Task statement.
Reproduce the data below word for word, omitting the pictures.

Recorded information.
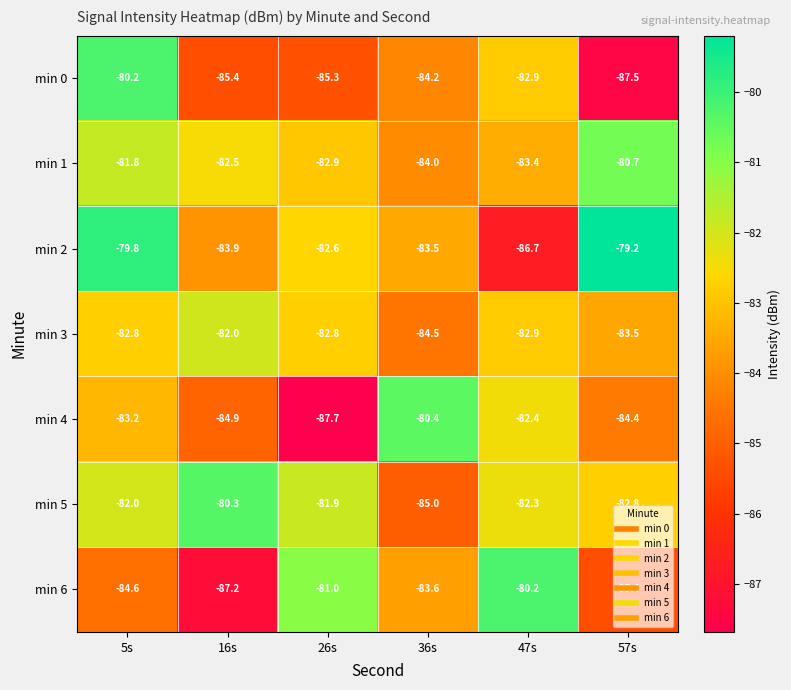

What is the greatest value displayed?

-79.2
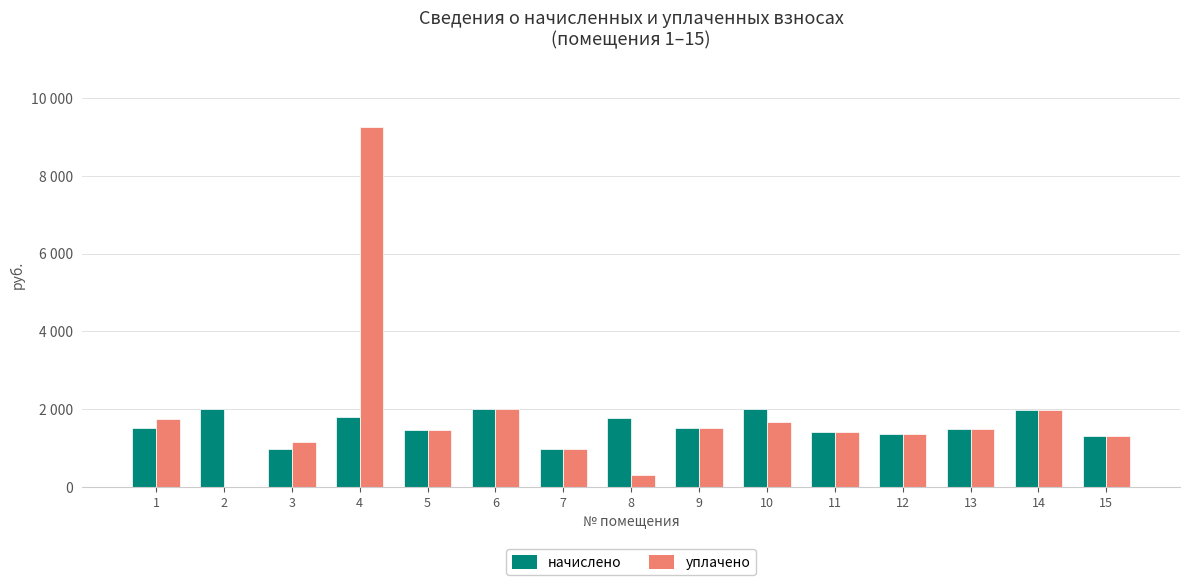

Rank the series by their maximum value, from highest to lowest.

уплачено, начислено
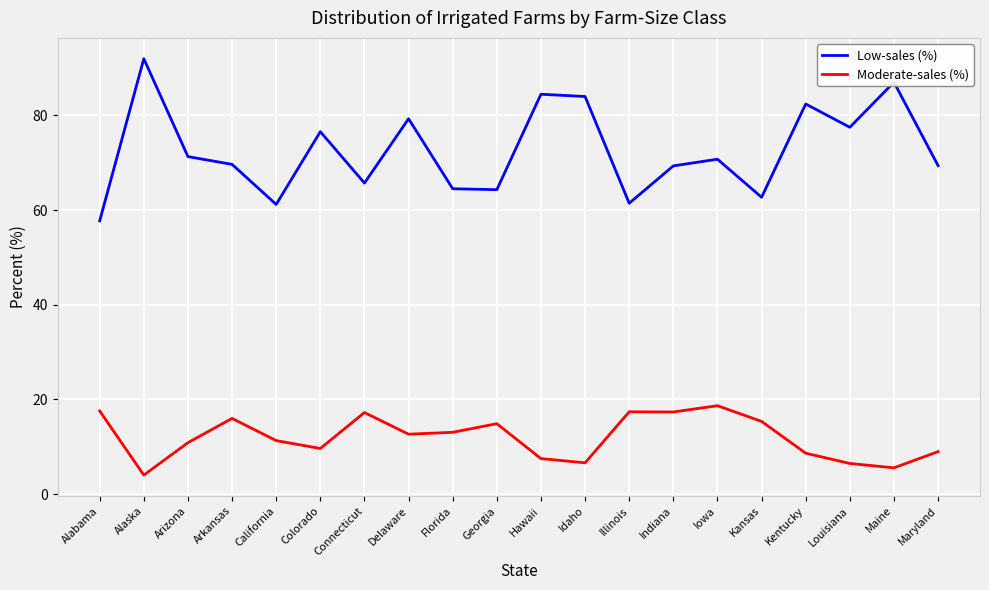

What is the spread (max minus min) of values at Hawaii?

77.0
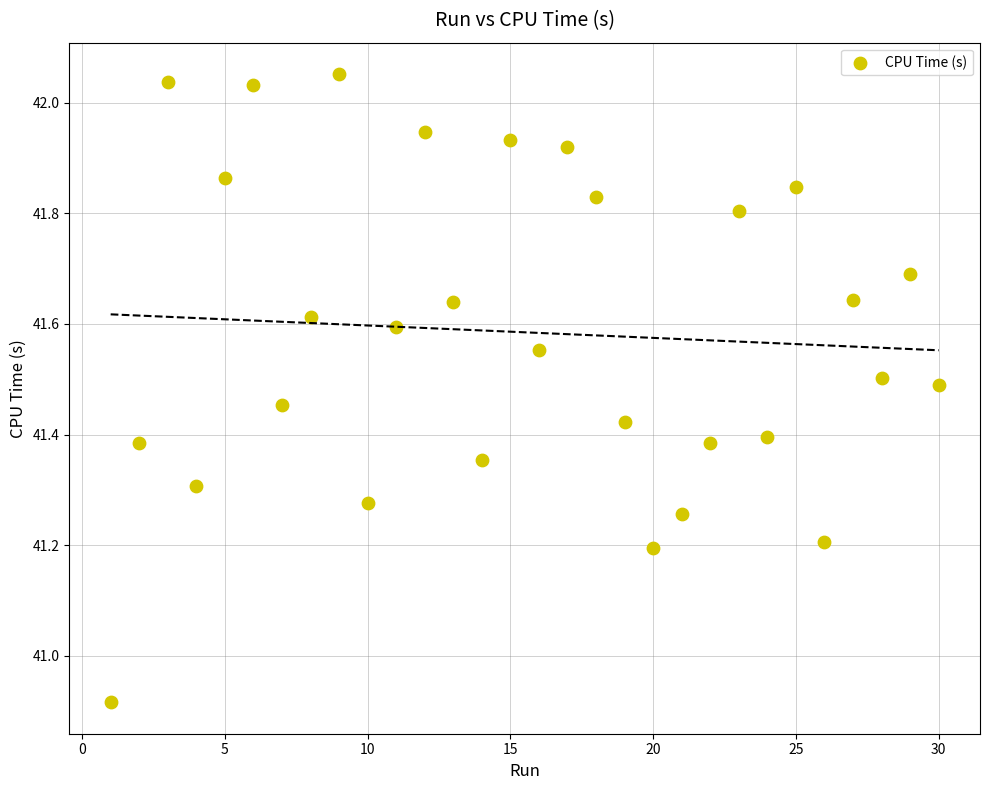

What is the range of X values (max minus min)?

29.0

Problem solution.
What is the greatest value displayed?

-79.2

Rank the series by their maximum value, from highest to lowest.

уплачено, начислено

What is the spread (max minus min) of values at Hawaii?

77.0

What is the range of X values (max minus min)?

29.0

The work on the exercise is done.